Amid an essentially flat global weighted average growth, a global survey made by research firm Gartner among 2,335 Chief Information Officers (CIO) across has found out that IT budgets will grow this year in the Asia-Pacific region and Latin America, offsetting declines elsewhere due to economic slowdown, particularly in Europe and North America.

The strongest investment figures will be be evident in Latin America with an increase of 12.7%, followed by the Asia-Pacific region, where IT budgets will rise 3.4%. Meanwhile, investment in the sector will fall 0.6% in North America and 0.7% in Europe. “It looks pretty much correlated to the macro economy,” said Gartner Vice President and Research Fellow, Dave Aron.

Among other findings, larger organizations with IT  budgets of more than US$500 million will be continuing to cut their expense and expenditure. Still, senior executives are optimistic that “technology will address their challenges by amplifying strategies and operations.”

The survey took into account information from 37 industries and 45 countries, which accounts for a total IT budget of US$321 billion.

Taking a look deeper into the data, the budgets in Germany will be dropping 5.6% due t  large corporations that heavily rely on export activities. One country in the region with a notable IT budget increase is Spain with 2.9% rise. Top priorities of the investment list are analytics and business intelligence, mobile technologies and cloud computing.

Even though the technology’s role in the enterprise is increasing, it doesn’t correlate directly with the role of IT in the organization.
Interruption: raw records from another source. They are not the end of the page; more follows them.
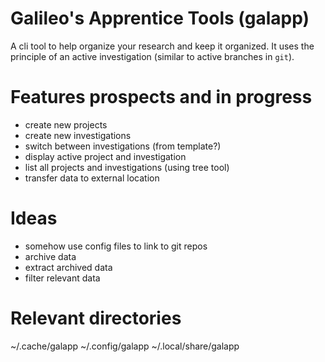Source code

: # Galileo's Apprentice Tools (galapp)
A cli tool to help organize your research and keep it organized.
It uses the principle of an active investigation (similar to active branches in `git`).

# Features prospects and in progress
* create new projects
* create new investigations
* switch between investigations (from template?)
* display active project and investigation
* list all projects and investigations (using tree tool)
* transfer data to external location

# Ideas
* somehow use config files to link to git repos
* archive data
* extract archived data
* filter relevant data

# Relevant directories
~/.cache/galapp
~/.config/galapp
~/.local/share/galapp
As quoted from Mark McDonald, Group Vice President and Gartner Fellow, “CIOs are concentrating on IT as a force of operational automations; integration and control are losing ground to executives who see technology as a business amplifier and source of innovation. Effective leaders use technology, which includes IT, to strengthen the customer experience and eliminate costly internal distortions. They are using technology to ‘amplify’ the enterprise.”